Faut-il favoriser les convergences contre la politique de Sarkozy ? Oui. Mais pas dans la confusion.
Henri Maler
APPEL DE LA COLLINE, Mediapart et Reporters sans frontières, 24 novembre 2008
La liberté de la presse n’est pas un privilège des journalistes, mais un droit des citoyens. Le droit à l’information, à la libre expression et à la libre critique, ainsi qu’à la diversité des opinions est une liberté fondamentale de tout être humain. Sans information libre sur la réalité, ambitieuse dans ses moyens et pluraliste dans ses fins, il ne saurait y avoir d’authentique délibération démocratique. Régime de tous les citoyens, sans privilège de naissance, de diplôme ou de fortune, une véritable démocratie suppose que tous soient pareillement informés pour être libres dans leurs choix et autonomes dans leurs décisions.
De ce droit du public à connaître les faits et les opinions procède l’ensemble des devoirs et des droits des journalistes.Leur première obligation est à l’égard de la vérité des faits. Leur première discipline est la recherche d’informations vérifiées, sourcées et contextualisées. Leur première loyauté est envers les citoyens et prime toute autre responsabilité, en particulier à l’égard de leurs employeurs et des pouvoirs publics.
Défendre et promouvoir cet idéal suppose l’indépendance, la transparence et le pluralisme.
L’indépendance, c’est-à-dire :
- le respect général du droit moral des journalistes sur leur travail, afin de garantir que l’information ne soit pas réduite à une marchandise ;
- le refus impératif du mélange des intérêts industriels et médiatiques, afin de garantir que les opérateurs économiques n’aient pas d’autre objectif que l’information ;
- la préservation absolue de l’intégrité du service public de l’audiovisuel, afin de garantir que ni ses informations ni ses programmes ne soient contrôlés par le pouvoir exécutif.
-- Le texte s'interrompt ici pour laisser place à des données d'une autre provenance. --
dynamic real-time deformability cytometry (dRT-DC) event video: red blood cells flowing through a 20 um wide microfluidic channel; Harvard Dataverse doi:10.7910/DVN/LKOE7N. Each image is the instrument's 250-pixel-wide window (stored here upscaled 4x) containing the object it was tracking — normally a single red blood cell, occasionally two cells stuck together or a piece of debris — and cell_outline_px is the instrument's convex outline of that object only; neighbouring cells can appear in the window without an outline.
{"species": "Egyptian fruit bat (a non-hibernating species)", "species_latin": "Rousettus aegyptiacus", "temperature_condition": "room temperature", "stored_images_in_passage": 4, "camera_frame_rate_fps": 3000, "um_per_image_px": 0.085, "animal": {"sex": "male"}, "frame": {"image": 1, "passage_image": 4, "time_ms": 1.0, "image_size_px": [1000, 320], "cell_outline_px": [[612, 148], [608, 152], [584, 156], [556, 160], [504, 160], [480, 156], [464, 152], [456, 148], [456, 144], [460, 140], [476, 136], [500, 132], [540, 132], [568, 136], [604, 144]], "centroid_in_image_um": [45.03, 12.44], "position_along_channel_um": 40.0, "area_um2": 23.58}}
La transparence, c’est-à-dire :
- un véritable accès, rapide et facile, à toutes les sources documentaires d’intérêt public pour la vie démocratique et le sort des citoyens, à l’image du Freedom of Information Act en vigueur aux Etats-Unis depuis 1967 ;
- une large protection des sources des journalistes, assurant le droit des citoyens à les alerter et à les informer, inspirée de l’excellente loi belge en vigueur depuis 2005 ;
- une publicité étendue sur tous les actes du pouvoir exécutif ayant une incidence directe sur notre vie publique, de façon à permettre l’interpellation libre et le questionnement contradictoire des gouvernants par les journalistes.
Le pluralisme, c’est-à-dire :
- une concentration limitée et régulée, de façon à éviter tout monopole de fait ou tout abus de position dominante ;
- une égalité de traitement de la presse numérique et de la presse imprimée, de façon à éviter toute discrimination stigmatisante d’Internet ;
- une reconnaissance à part entière de la place des lecteurs en tant que commentateurs, contributeurs et blogeurs, de façon à accroître la diffusion et le partage démocratiques des informations et des opinions.
Toute voie qui s’éloignerait de ces principes serait une régression.